3. Run an Inverted Bid

Think of it as a reverse tender. Instead of issuing a long RFP and waiting for overengineered responses, you do the opposite.

How it works:

  • You define the outcomes you want.

  • You set the price point you're willing to pay.

  • Then you challenge the market to show how they’ll deliver.

No long sales decks. No “here’s our global capability” fluff. Just: Can you do it, and how?

Why it works:

  • Speed. You get to the right shortlist in a fortnight, not six months.

  • Quality of response. You see who’s hungry, smart and agile enough to work within constraints.

  • Value discipline. It forces vendors to design solutions from a client’s point of view, not a sales quota.

We’ve helped clients run inverted bids that surfaced world-class vendors they’d never have found via traditional tendering.


4. Consolidate where it helps...but also diversify to keep providers sharp

Consolidation isn’t always the answer, but if you’re struggling to get scale discounts or manage multiple small vendors, it might be.

What we look for:

  • Redundancy across providers. Are three firms doing variations of the same thing?

  • Fragmented commercial models. Too many different ways of billing for similar services often means hidden cost.

  • Governance overhead. Each additional vendor adds management effort. Sometimes consolidation simplifies ops and saves money.
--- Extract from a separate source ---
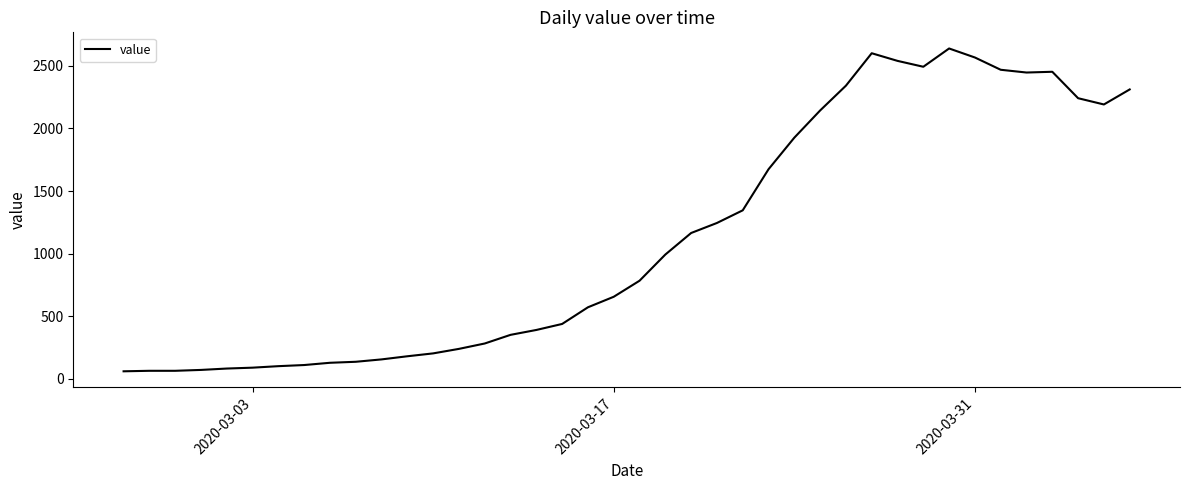

What is the difference between the maximum and second lowest values?

2573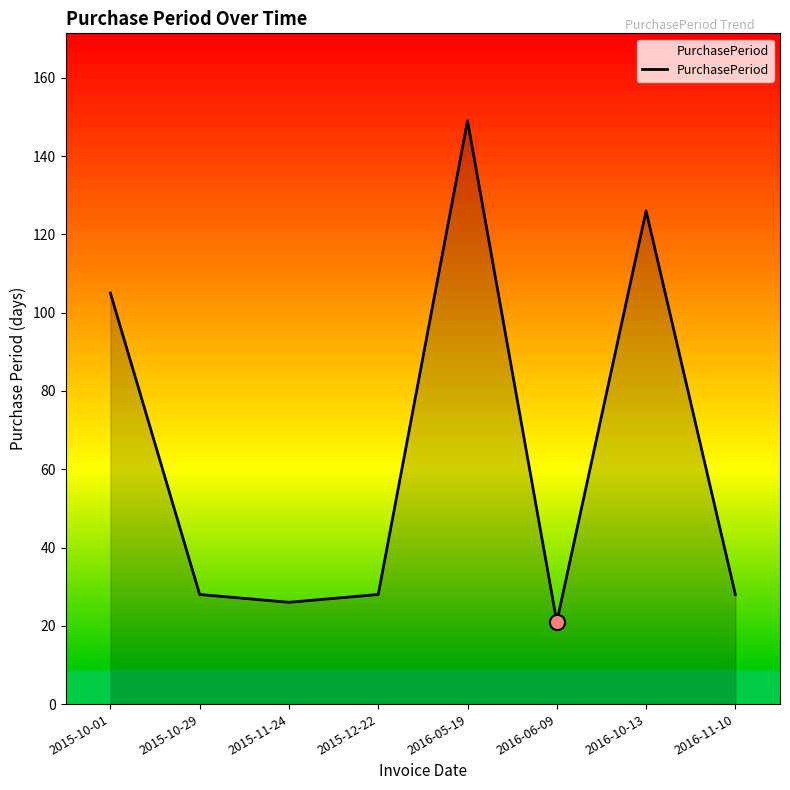

What is the ratio of the value at 2015-10-29 to the value at 2016-06-09?

1.3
But equally...diversification is a powerful lever.

If one provider has become too big, too comfortable or too embedded, introduce targeted competition. Use niche vendors for specialist work or innovation trials. Keep incumbents honest.

We call it ‘horses for courses’ strategy - consolidate to gain scale where needed, and diversify to inject energy, creativity and competitive tension.


5. Review and agree co-investment models...but follow the money

Every vendor loves to say “we’ll invest in this partnership.” But scratch the surface and it’s usually the same three things:

  • Some pursuit hours that were never going to be billed anyway

  • “Free” SME for a workshop

  • Recycled tools that cost them nothing to roll out

At ValueKnox, we unpack these promises and follow the money.

What we do:

  • Demand line-of-sight to real spend. If there’s “investment,” we want to see it in a business case, a P&L line item or a committed budget.

  • Agree what counts. We codify the difference between genuine co-investment (capital, assets, build cost) and BAU Senior Effort/Admin Costs.

  • Negotiate for shared benefits. If they’re investing, we agree on more attractive terms - so it’s fair on both sides.

Why vendors engage: Because when they do have skin in the game, they want a commercial return too. And we’re fine with that - as long as everyone’s cards are on the table.


Bottom line? You don’t need to run a 16 to 20 week market process to get more value. You need a better procurement playbook.


At ValueKnox, we help clients reset vendor relationships, renegotiate smarter contracts, and run fast, creative processes that actually deliver savings.


We don’t help you beat up vendors. We help you build commercial relationships that work for both sides.